Closed-crack characterization using sparse decomposition based on nonlinear Lamb waves: a numerical study

Abstract

It is known that the nonlinear interaction between closed cracks and primary elastic waves can lead to the generation of a second-harmonic component. In this work, the temporal S0-mode Lamb wave and closed-crack-interaction-induced second harmonic (abbr. closed-crack-induced second harmonic, CCISH) Lamb waves that were extracted for closed-crack characterization through a weighted and structured sparse decomposition (WSSD) algorithm. A 3D finite-element model of a thin aluminum plate based on the bilinear stiffness model is established to numerically study the nonlinear interaction between closed cracks and primary Lamb waves. Under S0-mode Lamb wave excitation, the temporal S0-mode CCISH signals are extracted from the original response using the pulse-inversion technique and a band-pass filter.
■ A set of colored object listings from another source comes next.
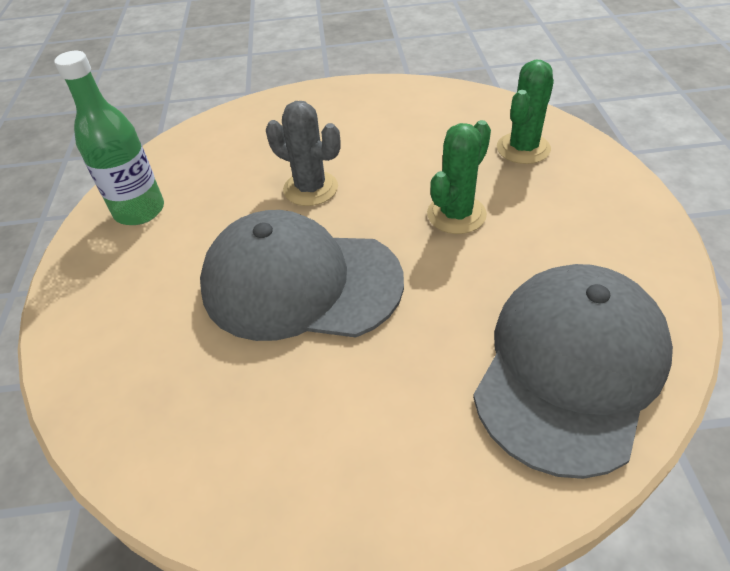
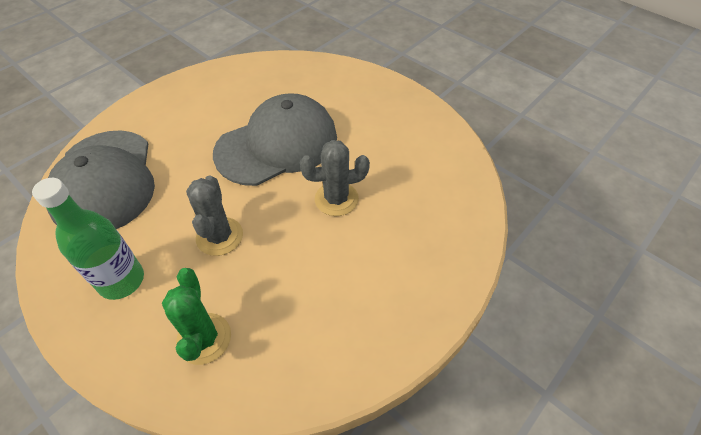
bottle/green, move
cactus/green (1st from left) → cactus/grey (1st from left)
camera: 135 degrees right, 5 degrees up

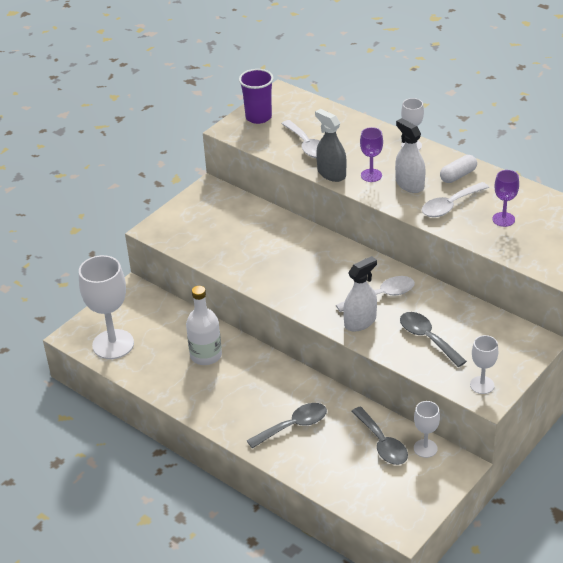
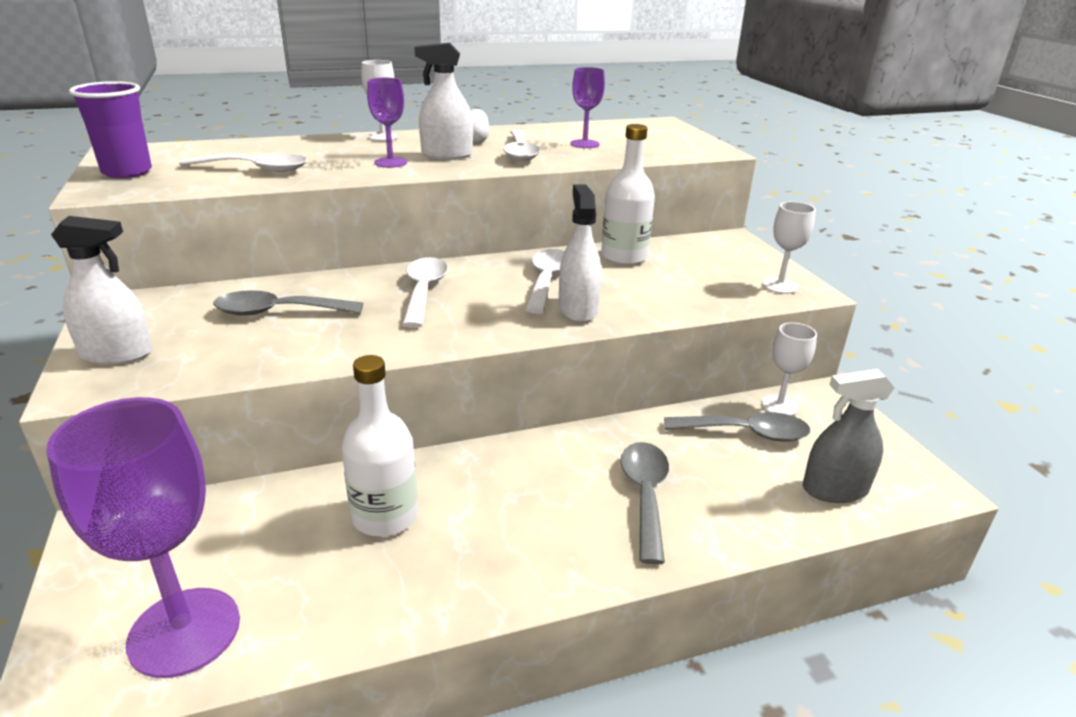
spray bottle/grey, move
goblet/white (1st from left) → goblet/purple (1st from left)
spoon/grey (3rd from left in the first image) → spoon/grey (1st from left), move
- → bottle/white (2nd from left)
- → spray bottle/white (1st from left)
- → spoon/white (2nd from left)
camera: 60 degrees left, 10 degrees down

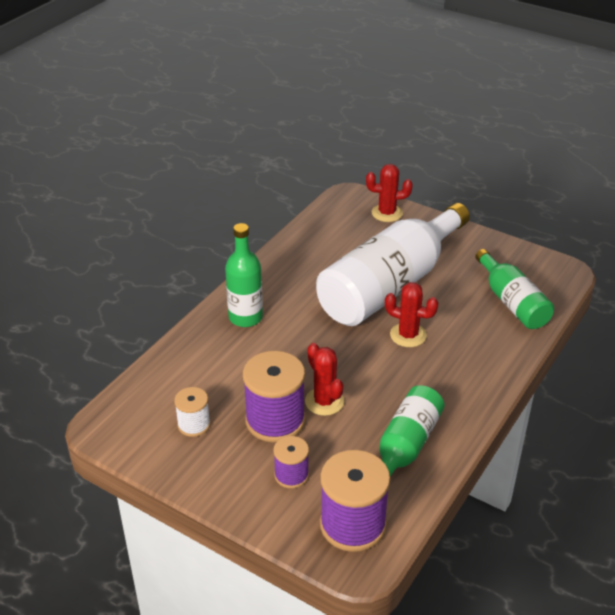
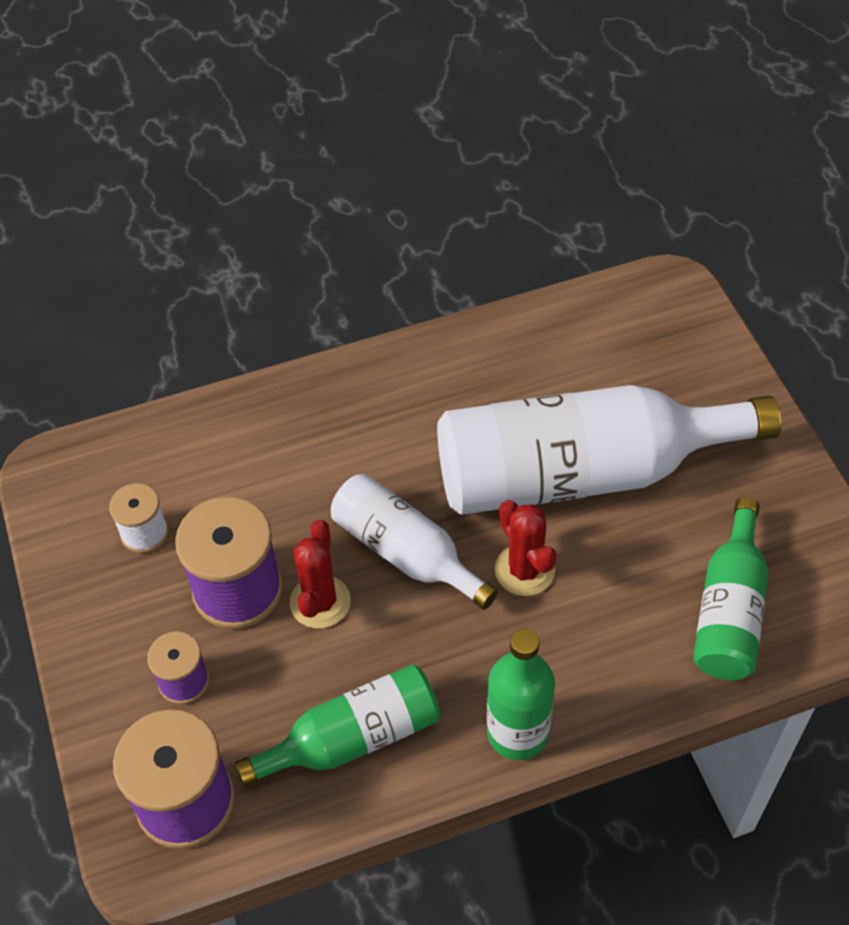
cactus/red (2nd from left) → -
bottle/green (1st from left in the first image) → bottle/green (2nd from left), move
- → bottle/white (1st from left)
camera: 40 degrees right, 15 degrees up

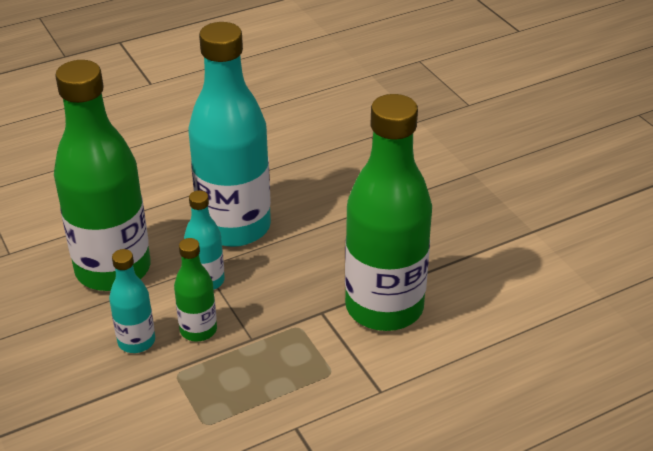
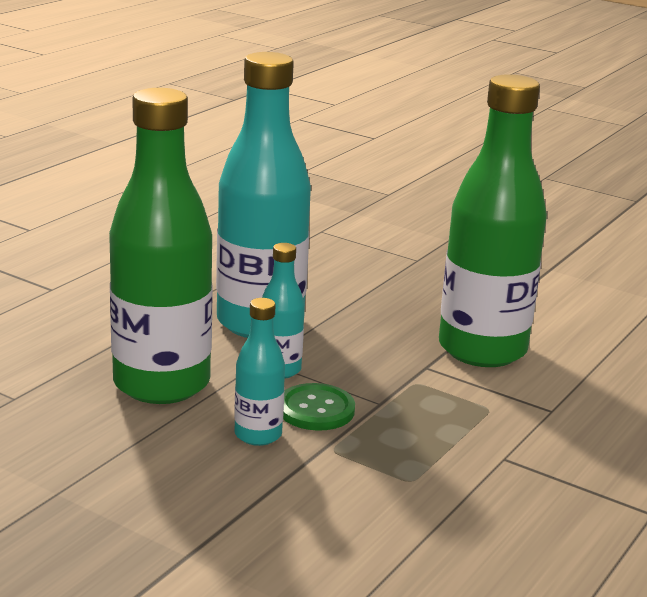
bottle/green (2nd from left) → button/green
camera: 30 degrees left, 15 degrees down

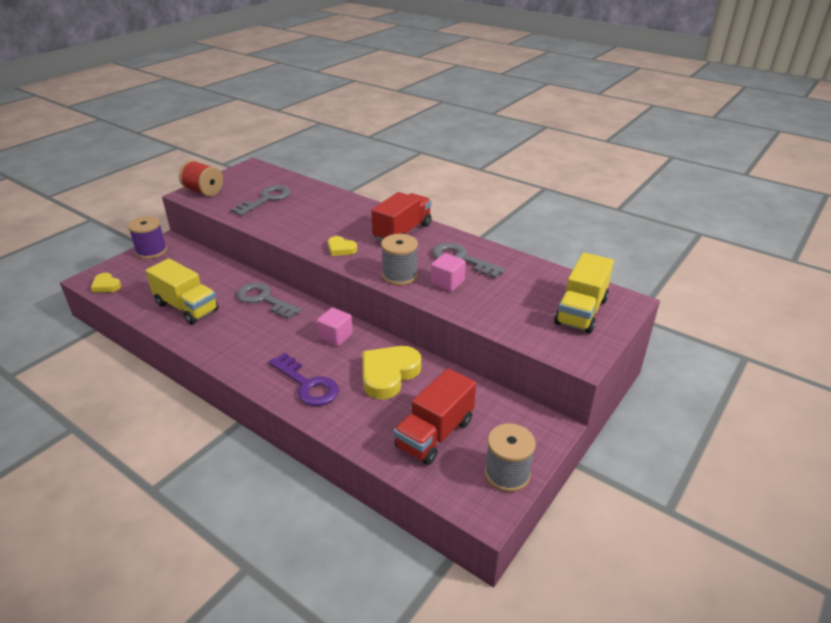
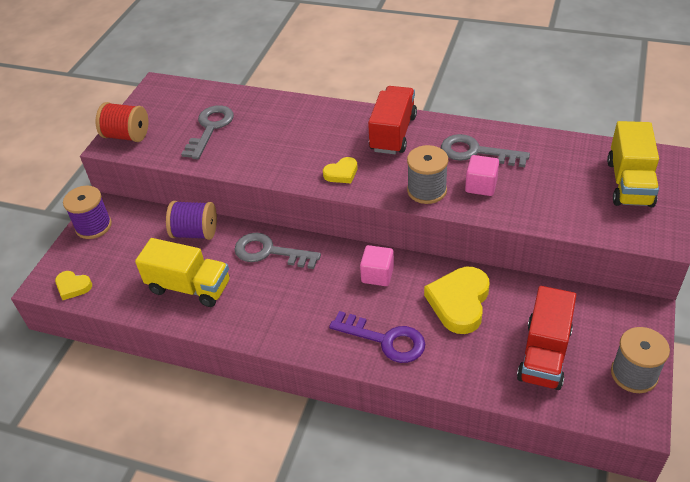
heart/yellow (2nd from left), 45 degrees counterclockwise
- → spool/purple (2nd from left)
camera: 15 degrees left, 10 degrees up

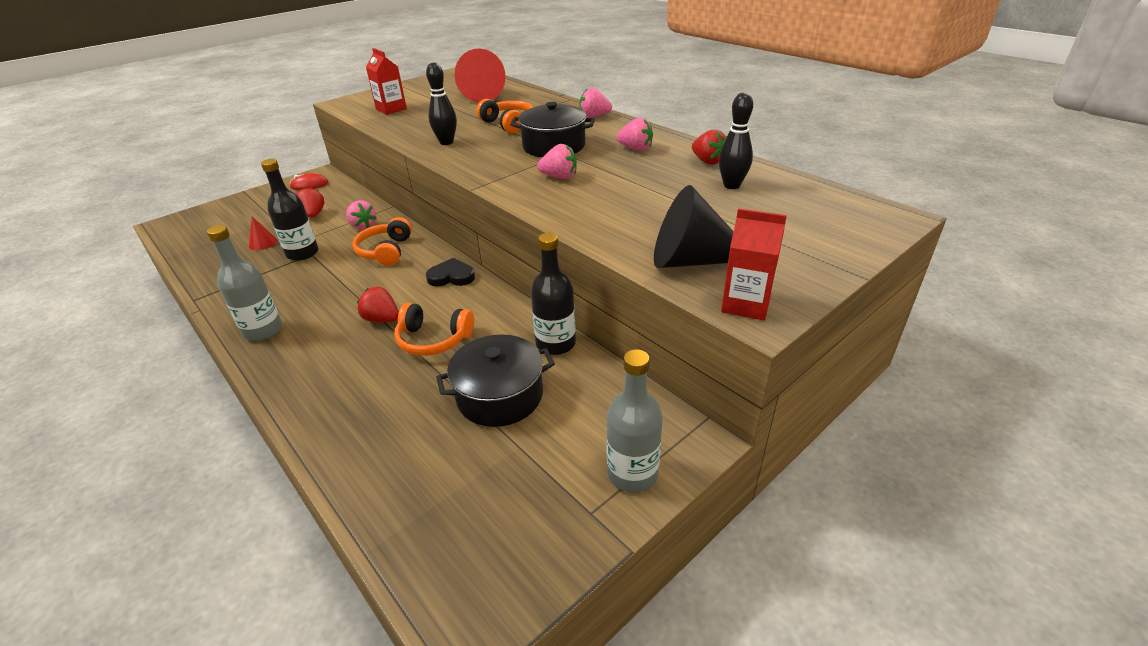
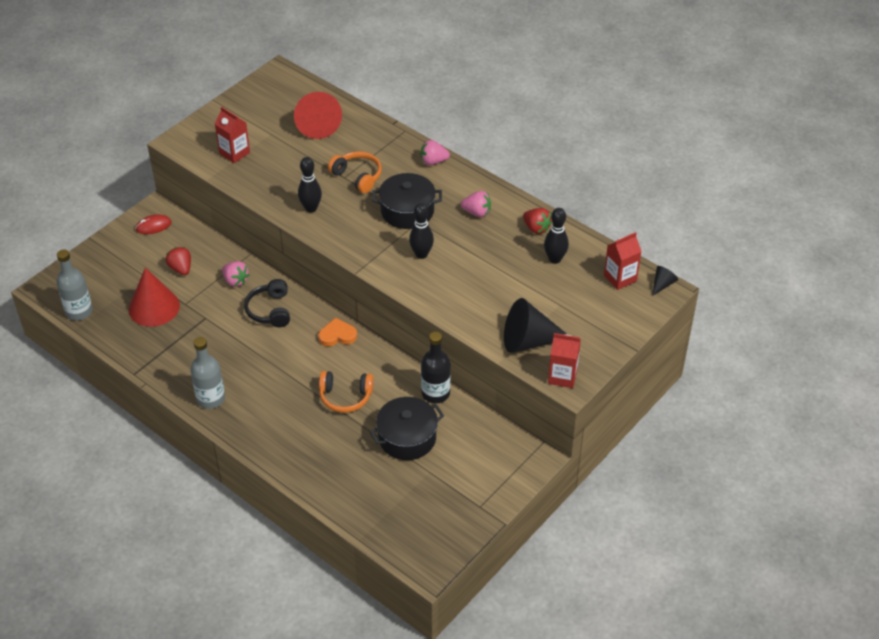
strawberry/pink (2nd from left) → bowling pin/black (2nd from left)
bottle/black (1st from left) → -
cone/red (1st from left), x2.15
headphones/orange (1st from left) → headphones/black
heart/black → heart/orange
strawberry/red (2nd from left) → -
bottle/grey (2nd from left in the first image) → bottle/grey (1st from left), move
- → carton/red (3rd from left)
- → cone/black (2nd from left)
camera: 10 degrees left, 10 degrees up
A dictionary, whose columns are the normalized predicted CCISH waveforms generated by the proposed analytical CCISH generation and propagation model, is built to sparsely decompose the extracted array CCISH signals using adaptive weights. Images are generated using sparse coefficients to define the pixel values after solving the WSSD problem. Closed cracks with different locations and orientations are simulated, and imaging results show that the proposed method can characterize their location and orientation but not their length from the generated images.